The mutations of the factor V Leiden and prothrombin genes might play a role in implantation failure or in fetal loss after IVF (In vitro fertilisation) (20). The precise mechanism by which thrombophilias affect recurrent pregnancy loss is as yet unknown. It has been suggested that thrombosis of maternal vessels may contribute to the complications in association with thrombophilias (21).
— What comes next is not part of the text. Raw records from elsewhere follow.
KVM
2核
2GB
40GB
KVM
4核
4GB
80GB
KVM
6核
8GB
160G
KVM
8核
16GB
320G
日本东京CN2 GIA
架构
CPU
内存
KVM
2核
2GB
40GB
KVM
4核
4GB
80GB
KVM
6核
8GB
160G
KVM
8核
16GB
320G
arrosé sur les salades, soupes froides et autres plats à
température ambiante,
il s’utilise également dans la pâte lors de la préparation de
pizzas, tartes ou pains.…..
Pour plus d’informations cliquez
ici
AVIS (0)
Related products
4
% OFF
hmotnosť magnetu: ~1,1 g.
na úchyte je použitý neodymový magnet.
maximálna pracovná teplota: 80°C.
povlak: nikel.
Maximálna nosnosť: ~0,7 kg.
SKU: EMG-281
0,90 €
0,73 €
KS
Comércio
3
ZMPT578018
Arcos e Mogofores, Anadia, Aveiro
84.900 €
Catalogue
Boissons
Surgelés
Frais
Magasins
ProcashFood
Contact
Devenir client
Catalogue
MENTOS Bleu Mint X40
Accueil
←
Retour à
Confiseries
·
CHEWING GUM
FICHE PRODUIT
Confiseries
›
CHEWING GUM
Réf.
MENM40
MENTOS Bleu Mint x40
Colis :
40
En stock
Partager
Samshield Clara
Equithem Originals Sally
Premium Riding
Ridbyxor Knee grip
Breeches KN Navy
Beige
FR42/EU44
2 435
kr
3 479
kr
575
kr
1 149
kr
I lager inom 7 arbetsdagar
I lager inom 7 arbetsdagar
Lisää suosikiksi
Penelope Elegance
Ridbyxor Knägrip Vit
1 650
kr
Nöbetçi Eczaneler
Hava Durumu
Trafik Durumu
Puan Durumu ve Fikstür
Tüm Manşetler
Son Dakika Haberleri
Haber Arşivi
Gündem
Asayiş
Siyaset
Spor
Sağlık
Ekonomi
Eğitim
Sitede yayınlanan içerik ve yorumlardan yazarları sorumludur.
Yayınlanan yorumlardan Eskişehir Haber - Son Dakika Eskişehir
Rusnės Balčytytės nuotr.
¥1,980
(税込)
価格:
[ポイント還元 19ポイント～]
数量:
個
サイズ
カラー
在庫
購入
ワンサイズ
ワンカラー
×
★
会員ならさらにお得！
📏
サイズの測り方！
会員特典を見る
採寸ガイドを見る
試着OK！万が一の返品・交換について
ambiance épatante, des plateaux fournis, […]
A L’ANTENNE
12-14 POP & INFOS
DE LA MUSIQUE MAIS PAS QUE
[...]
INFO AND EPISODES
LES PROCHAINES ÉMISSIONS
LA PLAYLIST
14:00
Several studies have reported an association between hereditary thrombophilias and increased complications of pregnancy, such as severe preeclampsia, fetal growth restriction, stillbirth and abruptio placentae (21,20). ❑
CONCLUSIONS
The incidence of factor V Leiden and prothrombin in female patients with fertility problems is not significantly higher than that control group but there was a significant correlation between the combinations of the two polymorphisms. (P< 0.05) Pregnancy is associated with an increased risk of venous thromboembolism (VTE), and this condition remains an important cause of maternal morbidity and mortality. Although the available data are limited and flawed, the use of anticoagulation for prevention of adverse pregnancy outcomes in women with heritable thrombophilia is increasing.